Sabtu, 02 November 2013

Jejak Soeharto : Peristiwa Malari “The Shadow of an Unseen Hand”

 
Di dalam buku Otobiografi Soeharto (1989), kasus Malari 1974 dilewatkan begitu saja, tidak disinggung sama sekali. Padahal mengenai Petrus (penembakan misterius), Soeharto cukup berterus terang.
Untuk kasus 15 Januari 1974 yang lebih dikenal dengan “Peristiwa Malari”, tercatat sedikitnya 11 orang meninggal, 300 luka-luka, 775 orang ditahan. Sebanyak 807 mobil dan 187 sepeda motor dirusak/dibakar, 144 buah bangunan rusak berat. Sebanyak 160 kg emas hilang dari sejumlah toko perhiasan. Peristiwa kekerasan ini hanya dapat dialami dan dirasakan (akibatnya). Tetapi tidak untuk diungkap secara tuntas. Berita di koran hanya menyingkap fakta yang bisa dilihat dengan mata telanjang.

━━━

- DAFTAR TUGAS -
a – Jawab pertanyaan berikut berdasarkan teks tentang Peristiwa Malari:
(i) Di buku apa kasus Malari 1974 sama sekali tidak disinggung?
(ii) Berapa orang yang ditahan dalam peristiwa itu?
(iii) Berapa kilogram emas yang hilang, dan dari mana?
b – Sambung teks tentang Peristiwa Malari, dimulai setelah kalimat terakhirnya.
Daftar sesudah teks ini tidak dipakai sama sekali.

- BAHAN SUMBER -
━━━

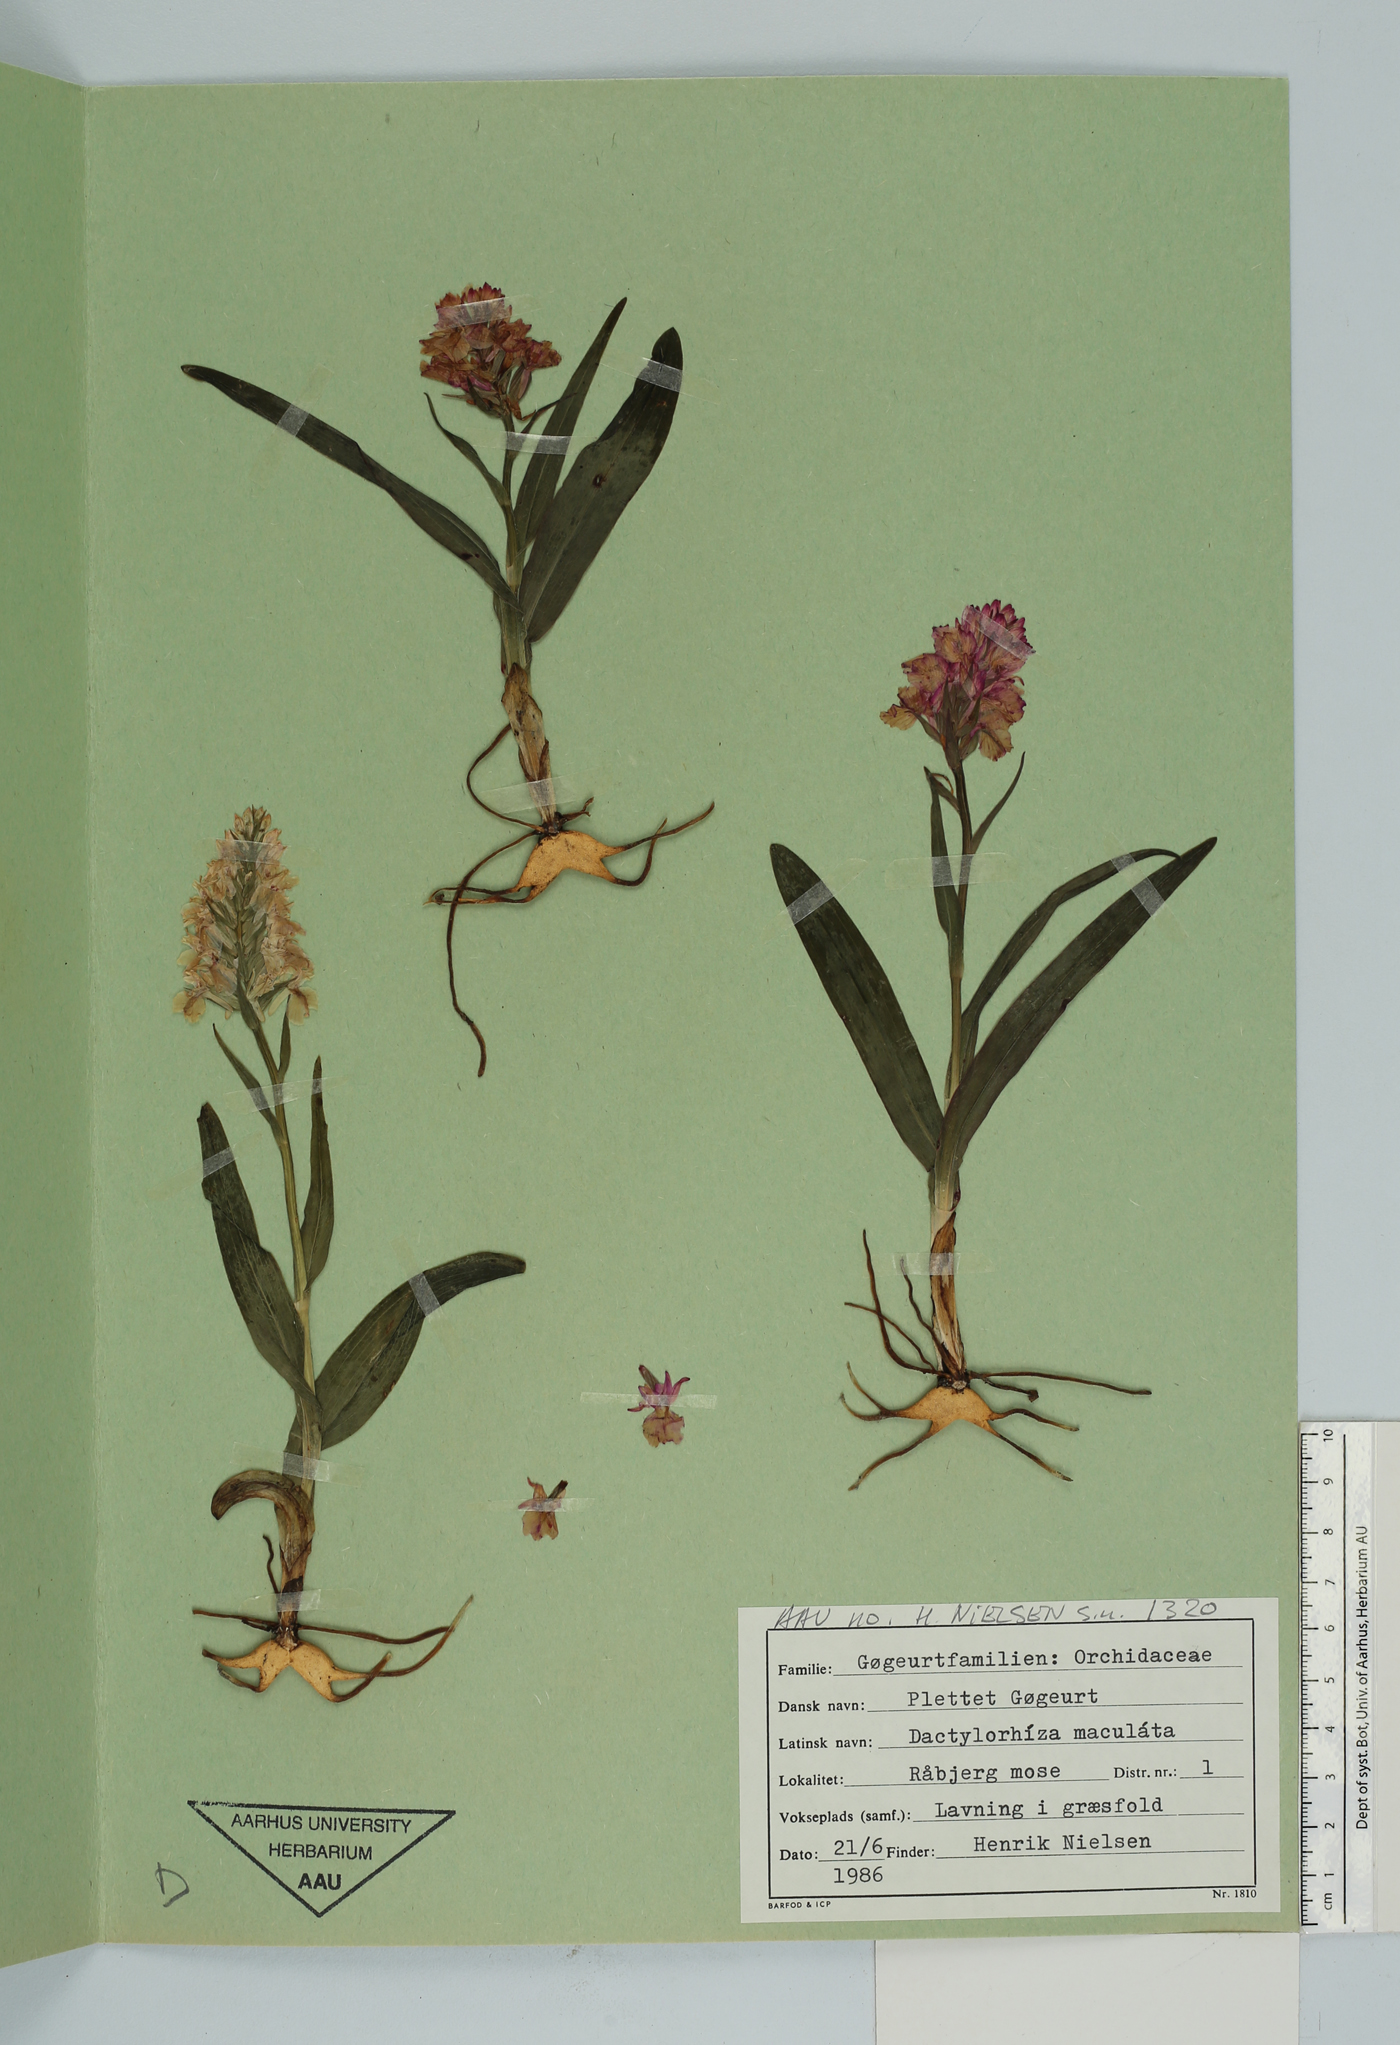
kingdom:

━━━

- JAWABAN TERSEDIA -
a –
(i) Otobiografi Soeharto (1989).
(ii) Sebanyak 775 orang.
(iii) Sebanyak 160 kg, dari sejumlah toko perhiasan.

b –
Peristiwa Malari itu terjadi ketika Perdana Menteri Jepang Kakuei Tanaka sedang berkunjung ke Jakarta (14-17 Januari 1974). Mahasiswa merencanakan menyambut kedatangannya dengan berdemonstrasi di Halim Perdanakusuma. Karena dijaga ketat, rombongan mahasiswa tidak berhasil menerobos masuk pangkalan udara. Tanggal 17 Januari 1974 pukul 08:00, PM Jepang tersebut berangkat dari Istana tidak dengan mobil, melainkan diantarkan oleh Presiden Soeharto dengan helikopter dari Gedung Bina Graha ke pangkalan udara. Itu memperlihatkan bahwa suasana Kota Jakarta masih mencekam.
Tanaka dianggap sebagai simbol modal asing yang mesti dienyahkan. Aksi berupa long march dari Salemba menuju Univeritas Trisakti di Grogol, Jakarta Barat, itu mengusung tiga tuntutan: pemberantasan korupsi, perubahan kebijakan ekonomi mengenai modal asing, dan pembubaran lembaga Asisten Pribadi Presiden. Ratusan ribu orang ikut turun ke jalan. Tetapi aksi ini kemudian berujung pada kerusuhan.
Menurut Hariman, aksi mahasiswa usai pukul 14.30. “Sedangkan kerusuhan terjadi satu jam kemudian,” katanya. Massa yang mengaku dari kalangan buruh itu menyerbu Pasar Senen, Blok M, dan kawasan Glodok. Mereka melakukan penjarahan serta membakar mobil buatan Jepang dan toko-toko.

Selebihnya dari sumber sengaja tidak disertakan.